TAREA REQUERIDA A
Según el fragmento sobre las traducciones de Voltaire, ¿qué título recibió Alzire en la versión de Bernardo M.ª de Calzada?

BLOQUE DE TEXTO

- - -

La prohibición inquisitorial de todas las obras Voltaire en 1762 no impidió que se tradujeran varias de sus piezas teatrales, sobre todo tragedias (véase Lafarga 1989: 81–122). Con todo, a menudo los traductores (y los editores) se guardaron de mencionar el nombre del autor original; por otra parte, el contenido filosófico de las obras aconsejaba introducir modificaciones. Así, Alzire se convirtió en El triunfo de la moral cristiana en la versión de Bernardo M.ª de Calzada (Madrid, Imprenta Real, 1788) y en La Elmira en la de Juan Pisón y Vargas (México, F. de Zúñiga, 1788), mientras que Zaïre, considerada la obra maestra de Voltaire, conoció títulos como Combates de amor y ley (Cádiz, Espinosa de los Monteros, 1765) y La fe triunfante del amor y cetro (Madrid, P. Aznar, 1784) en versiones, respectivamente, de cierto Juan Francisco del Postigo y de Vicente García de la Huerta.5 De esta misma tragedia hay, de hecho, una primera versión por Margarita Hickey, anterior a 1759, que permanece inédita (B. Nacional de España), otra por Fulgencio Labrancha (Zaira, Murcia, F. Teruel, 1768), y la estrenada en 1771 y atribuida a P. de Olavide, que se publicó suelta en Barcelona a principios de la década siguiente (La Zayda, por Gibert y Tutó y por la Viuda Piferrer).

- - -

DATOS DEL EJERCICIO
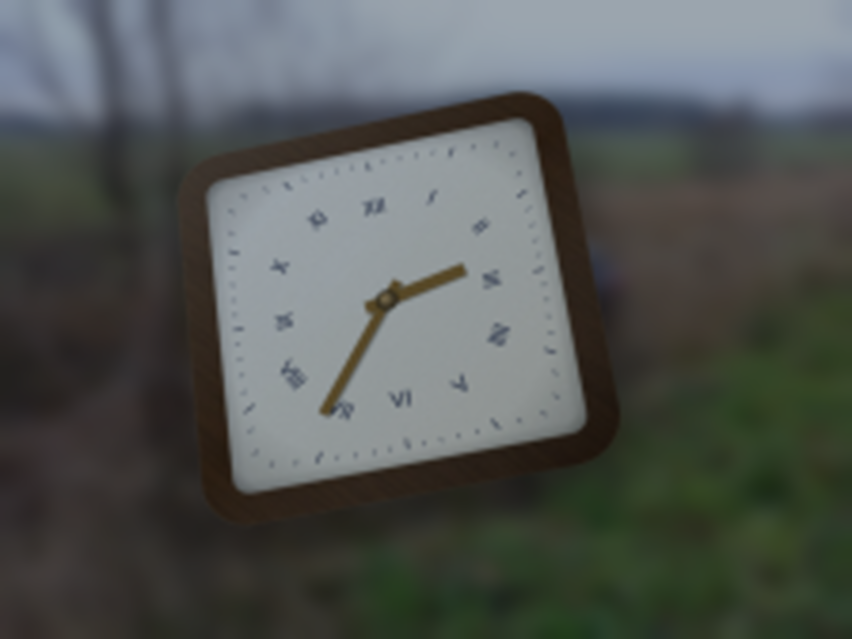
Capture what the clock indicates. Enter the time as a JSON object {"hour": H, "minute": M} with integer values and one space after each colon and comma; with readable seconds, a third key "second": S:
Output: {"hour": 2, "minute": 36}
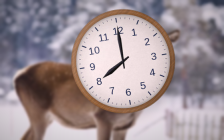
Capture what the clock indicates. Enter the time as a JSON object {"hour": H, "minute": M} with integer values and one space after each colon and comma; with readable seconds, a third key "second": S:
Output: {"hour": 8, "minute": 0}
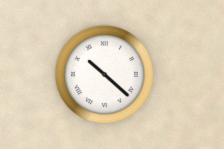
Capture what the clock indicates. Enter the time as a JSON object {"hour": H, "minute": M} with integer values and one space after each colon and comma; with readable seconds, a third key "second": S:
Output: {"hour": 10, "minute": 22}
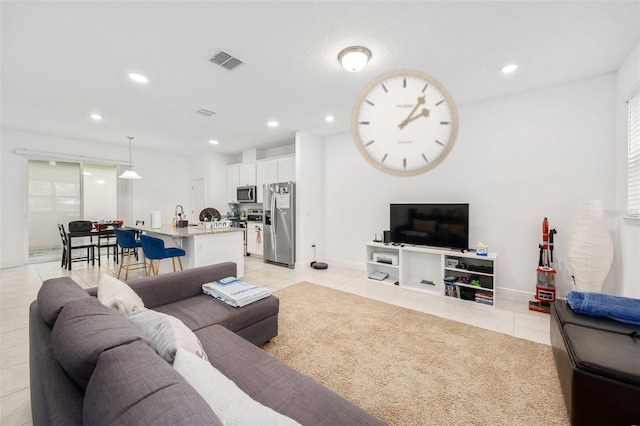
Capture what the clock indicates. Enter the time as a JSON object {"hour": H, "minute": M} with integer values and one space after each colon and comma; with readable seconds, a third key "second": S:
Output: {"hour": 2, "minute": 6}
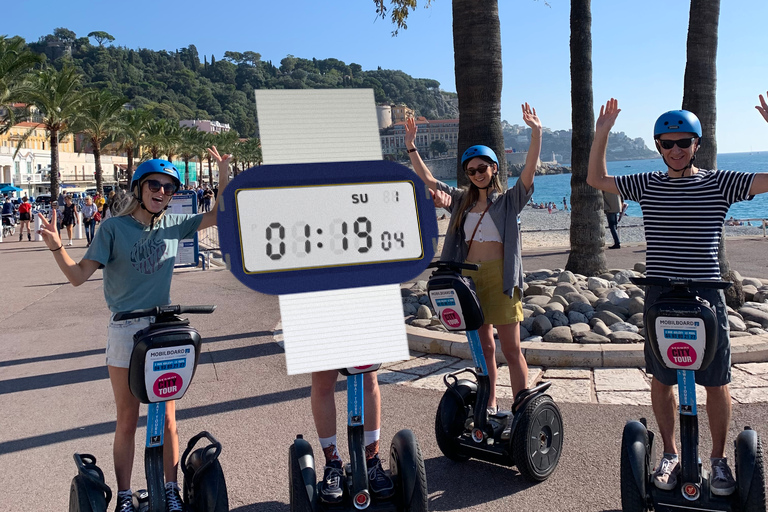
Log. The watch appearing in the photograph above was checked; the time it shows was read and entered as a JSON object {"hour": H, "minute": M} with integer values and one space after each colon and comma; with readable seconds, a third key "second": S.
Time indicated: {"hour": 1, "minute": 19, "second": 4}
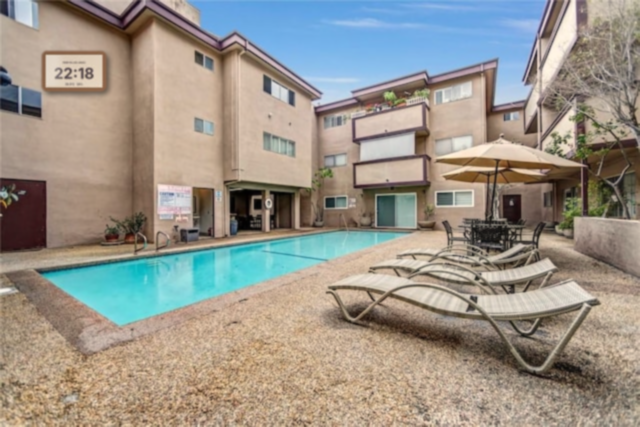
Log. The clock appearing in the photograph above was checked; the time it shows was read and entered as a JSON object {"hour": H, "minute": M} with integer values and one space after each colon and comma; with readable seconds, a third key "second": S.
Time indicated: {"hour": 22, "minute": 18}
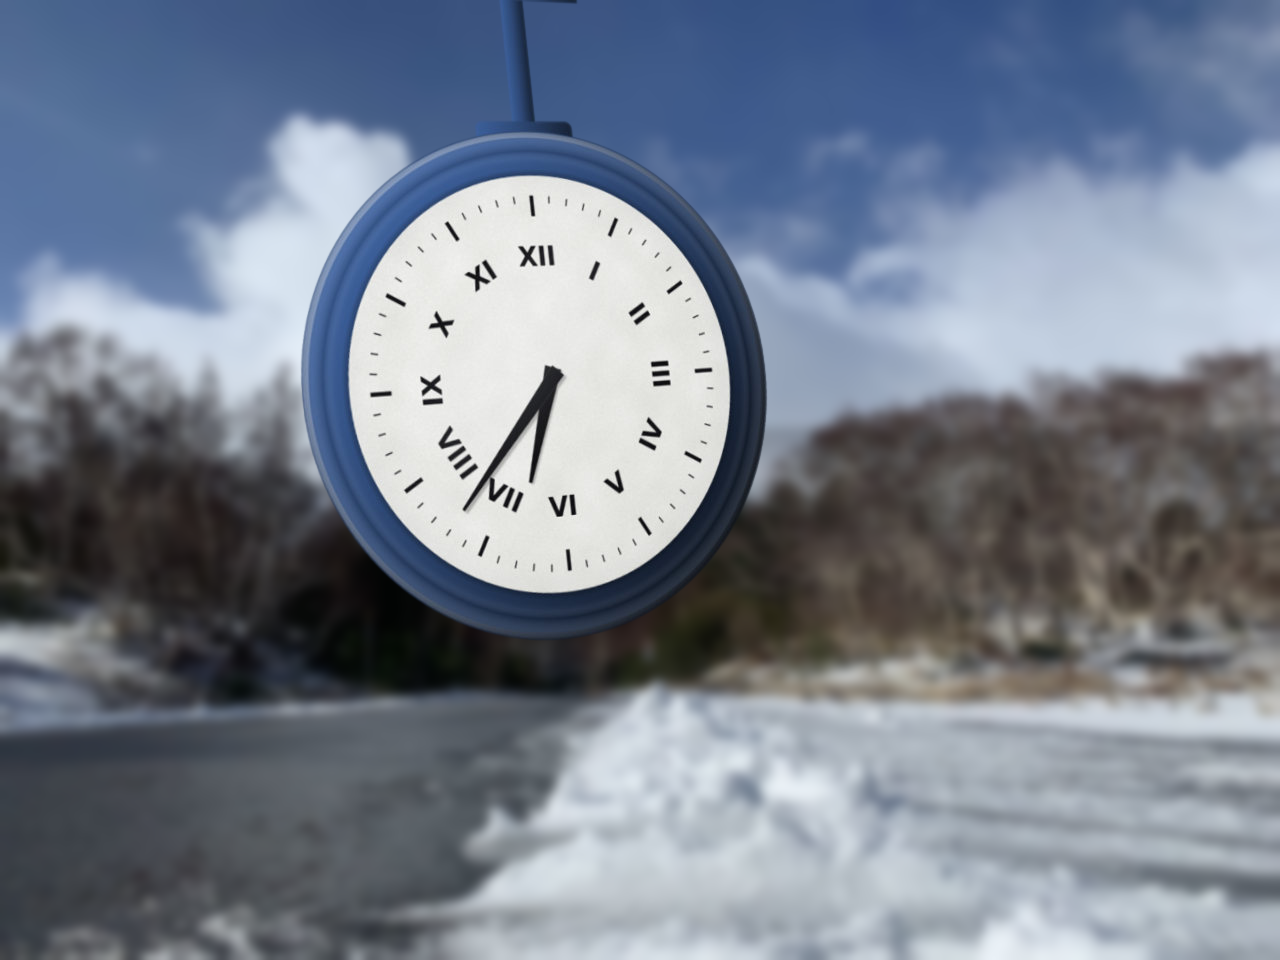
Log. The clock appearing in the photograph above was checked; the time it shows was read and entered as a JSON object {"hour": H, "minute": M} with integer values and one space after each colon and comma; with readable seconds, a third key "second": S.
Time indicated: {"hour": 6, "minute": 37}
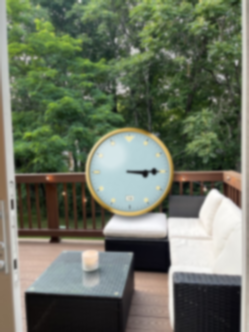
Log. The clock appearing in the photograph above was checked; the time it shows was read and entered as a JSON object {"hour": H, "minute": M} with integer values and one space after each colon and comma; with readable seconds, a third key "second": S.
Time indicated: {"hour": 3, "minute": 15}
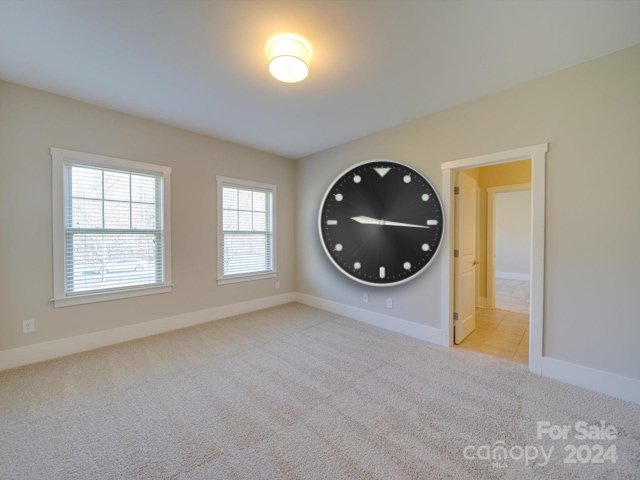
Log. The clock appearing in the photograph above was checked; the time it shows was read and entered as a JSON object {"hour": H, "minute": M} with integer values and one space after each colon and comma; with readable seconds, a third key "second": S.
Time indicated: {"hour": 9, "minute": 16}
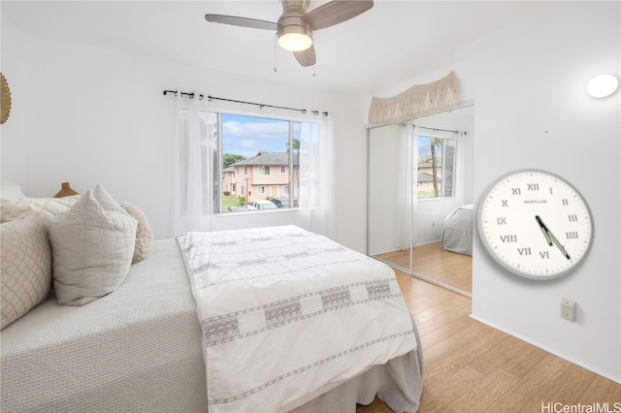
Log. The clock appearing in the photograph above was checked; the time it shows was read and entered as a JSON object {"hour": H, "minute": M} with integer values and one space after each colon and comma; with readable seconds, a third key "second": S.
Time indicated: {"hour": 5, "minute": 25}
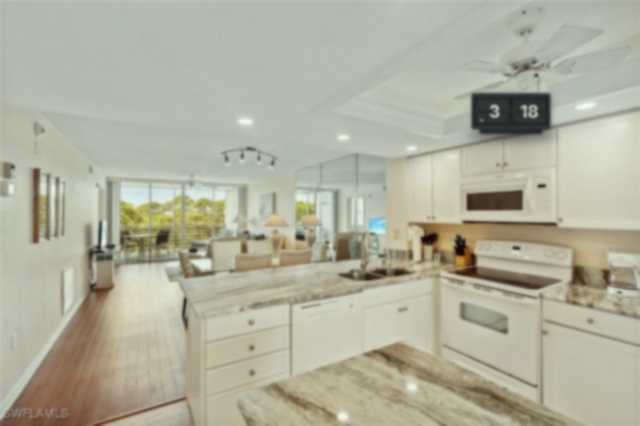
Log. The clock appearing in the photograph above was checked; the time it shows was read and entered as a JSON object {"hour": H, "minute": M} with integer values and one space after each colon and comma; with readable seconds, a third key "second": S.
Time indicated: {"hour": 3, "minute": 18}
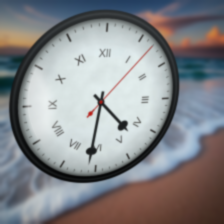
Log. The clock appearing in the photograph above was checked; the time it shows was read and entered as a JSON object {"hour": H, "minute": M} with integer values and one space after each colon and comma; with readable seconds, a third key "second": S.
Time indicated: {"hour": 4, "minute": 31, "second": 7}
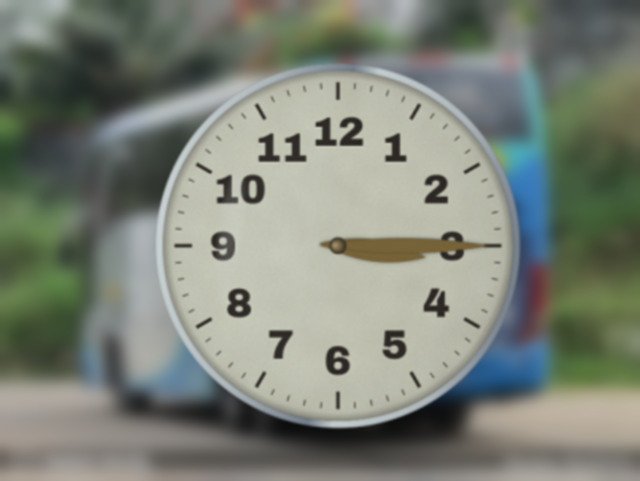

- - -

TAREA REQUERIDA B
Recopila, por favor, todas las líneas del listado que contengan la palabra "indicated". Distingue entre mayúsculas y minúsculas.

RESPUESTA A
El triunfo de la moral cristiana.

RESPUESTA B
Time indicated: {"hour": 1, "minute": 19, "second": 4}
Time indicated: {"hour": 22, "minute": 18}
Time indicated: {"hour": 6, "minute": 37}
Time indicated: {"hour": 3, "minute": 15}
Time indicated: {"hour": 9, "minute": 16}
Time indicated: {"hour": 5, "minute": 25}
Time indicated: {"hour": 3, "minute": 18}
Time indicated: {"hour": 4, "minute": 31, "second": 7}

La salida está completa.